Before becoming a manga artist, Asamiya graduated from the Tokyo Designer School, then worked as a character designer for a number of anime series, and even designed models for some of the later Godzilla films (1980s). For this career, he used his real name, Michitaka Kikuchi (菊地 通隆 Kikuchi Michitaka?), and maintained the two professional identities separately for many years. Several of the anime series that he worked on were very popular inside and outside of Japan, most notably Sonic Soldier Borgman and Project A-ko. Even after focusing primarily on his manga career, Asamiya continued to do character designs and creative consultation on anime series based on his stories, occasionally under the Kikuchi name.

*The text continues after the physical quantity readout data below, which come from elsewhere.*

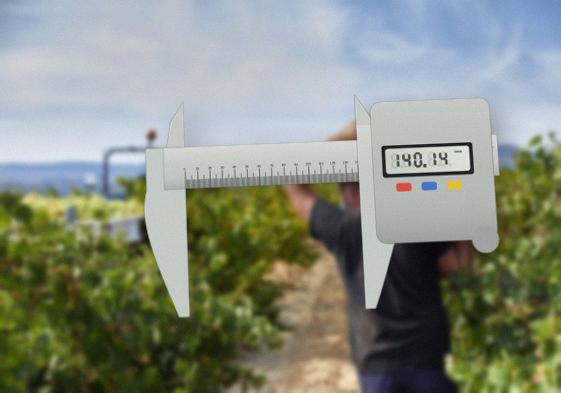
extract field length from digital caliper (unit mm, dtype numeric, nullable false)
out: 140.14 mm
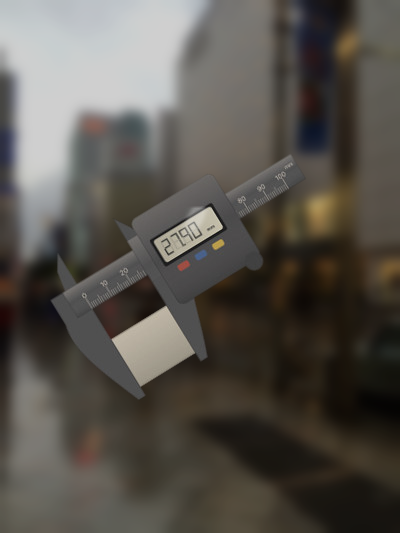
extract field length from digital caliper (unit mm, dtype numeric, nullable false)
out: 27.90 mm
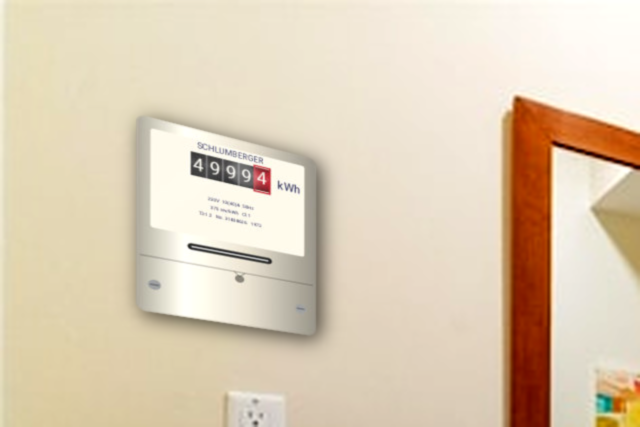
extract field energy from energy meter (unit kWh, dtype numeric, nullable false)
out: 4999.4 kWh
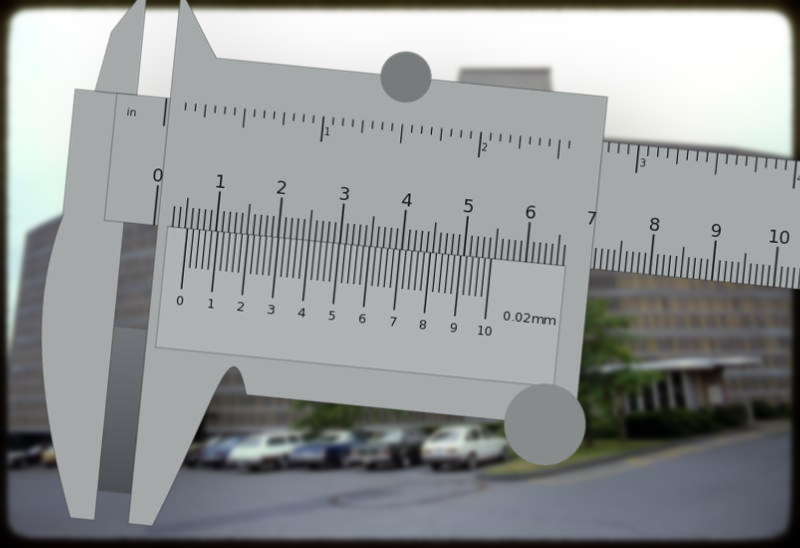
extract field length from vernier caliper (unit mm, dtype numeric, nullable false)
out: 5.4 mm
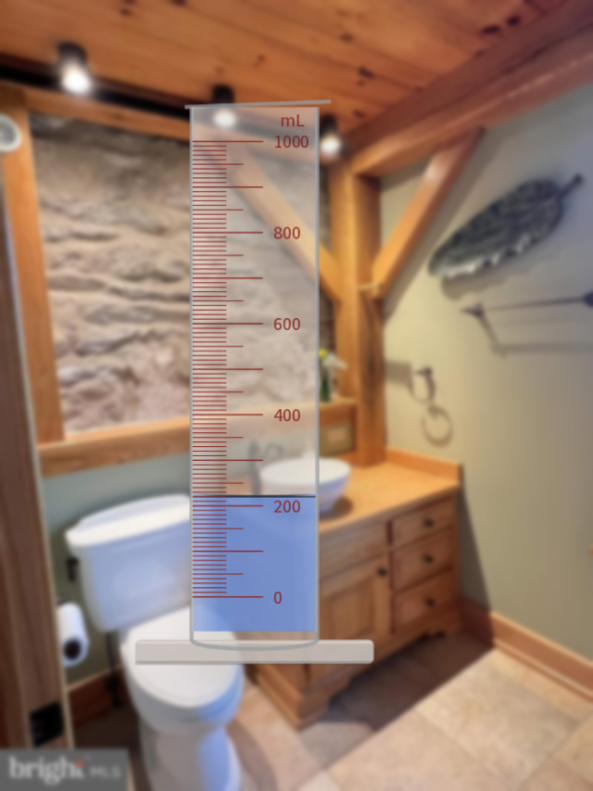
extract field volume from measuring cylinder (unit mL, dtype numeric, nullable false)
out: 220 mL
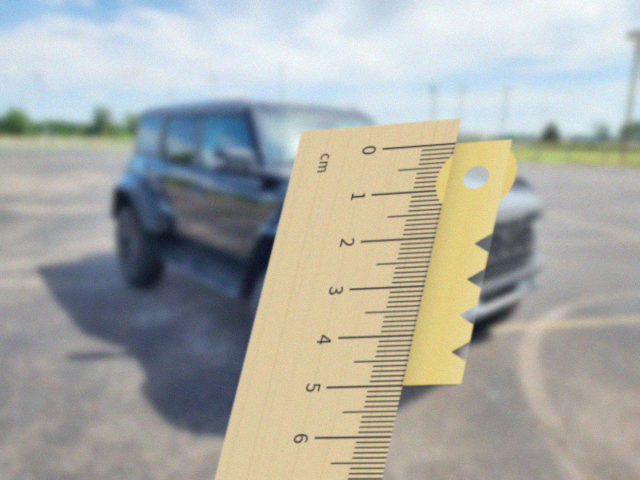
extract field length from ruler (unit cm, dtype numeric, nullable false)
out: 5 cm
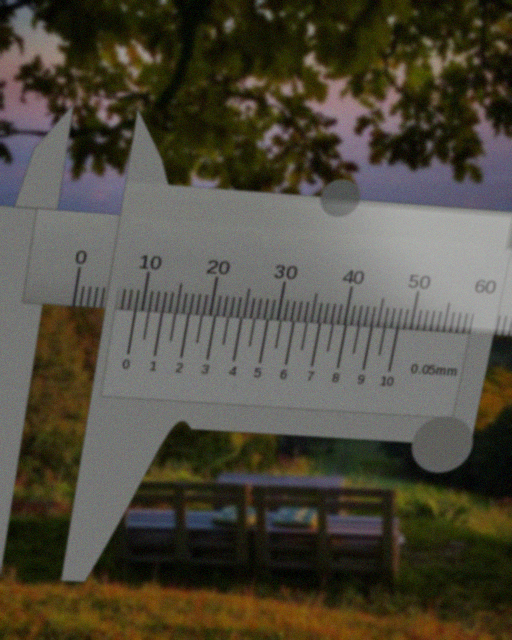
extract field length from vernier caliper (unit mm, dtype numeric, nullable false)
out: 9.0 mm
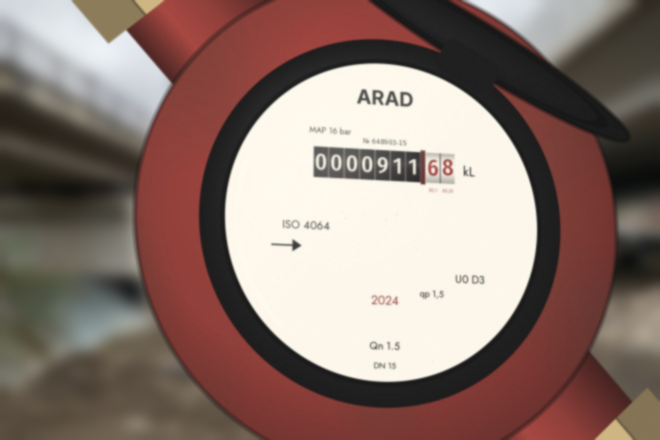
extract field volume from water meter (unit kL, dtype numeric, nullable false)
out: 911.68 kL
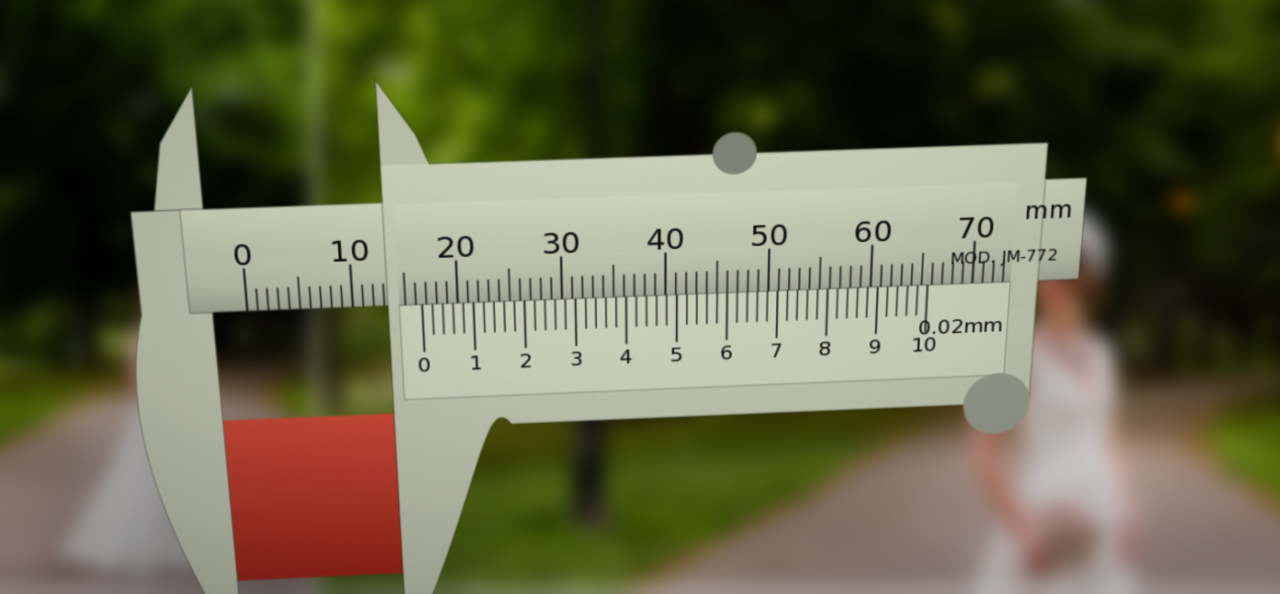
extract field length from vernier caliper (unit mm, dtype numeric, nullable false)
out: 16.6 mm
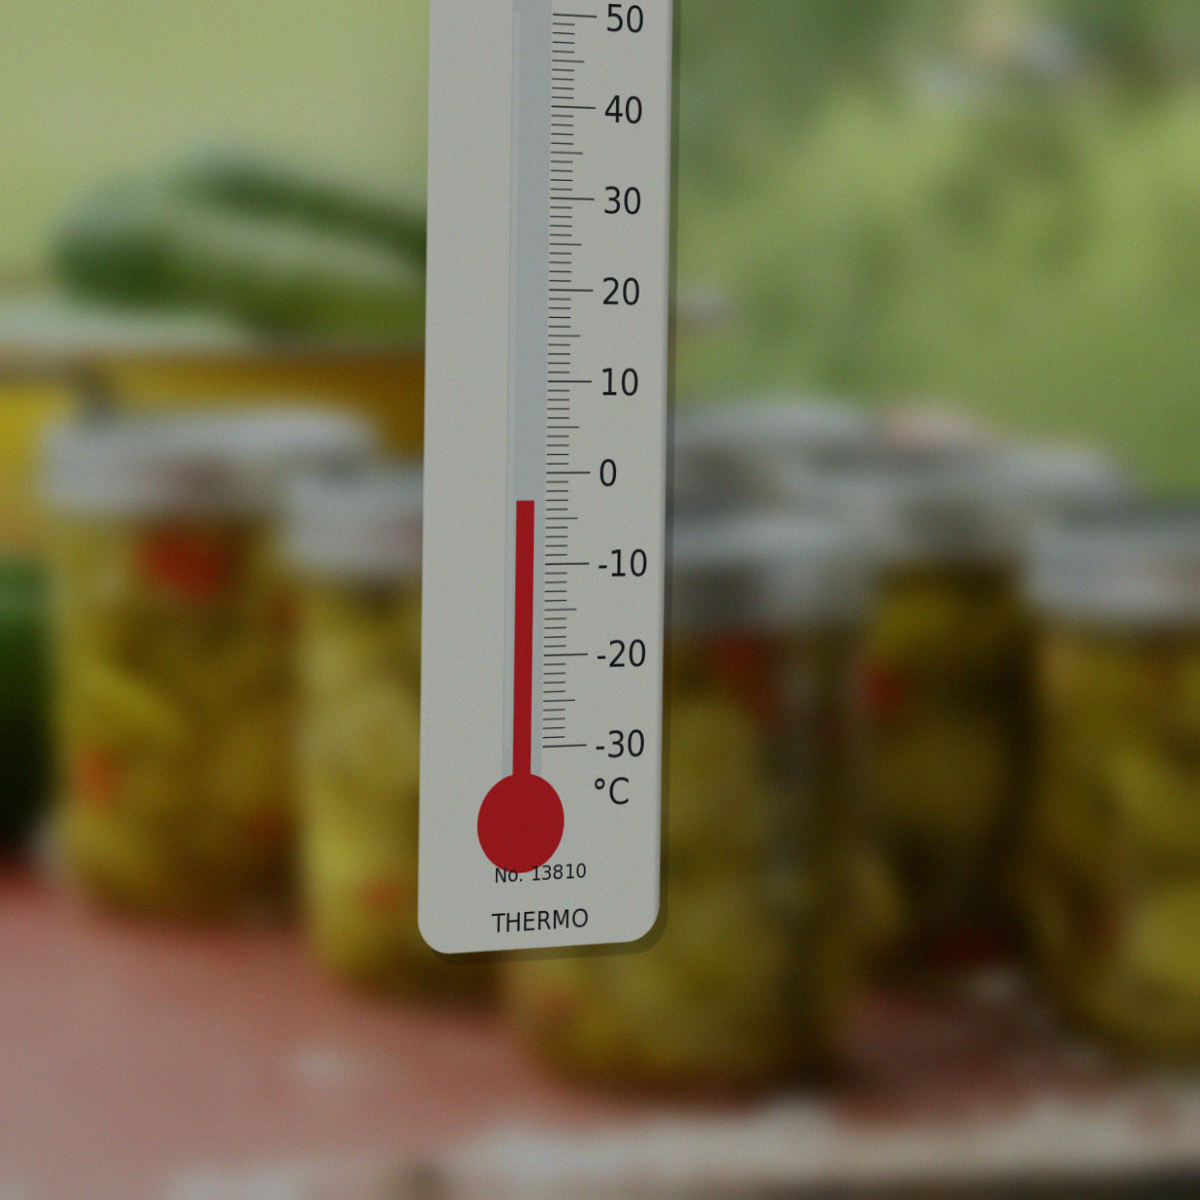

In the early 2000s, Asamiya has shifted his focus from teenage and young-adult stories to stories designed for children and for an American audience. In the former case, he credits his children as a motivation but, in the latter case, he points to a long-standing desire to work with his favorite American characters. To that end, he has worked on projects with Image Comics, Marvel Comics, and DC Comics, as well as developing a manga adaptation of the film Star Wars Episode I: The Phantom Menace.
While many Japanese artists (and artists in general) are quite reclusive, Asamiya often makes an effort to be available to his fans. He maintains a website with news and information about his studio, TRON (named after the Disney film Tron). He aids and assists his official fan club by sending them regular announcements and limited-edition merchandise. Despite these actions, he shunned all public photography and had the often-hilarious habit of depicting himself with a placeholder sign for a face. It has become a trademark feature of his books that instead of a picture of the artist, there is an elaborately decorated rectangle sporting the words "Now Printing".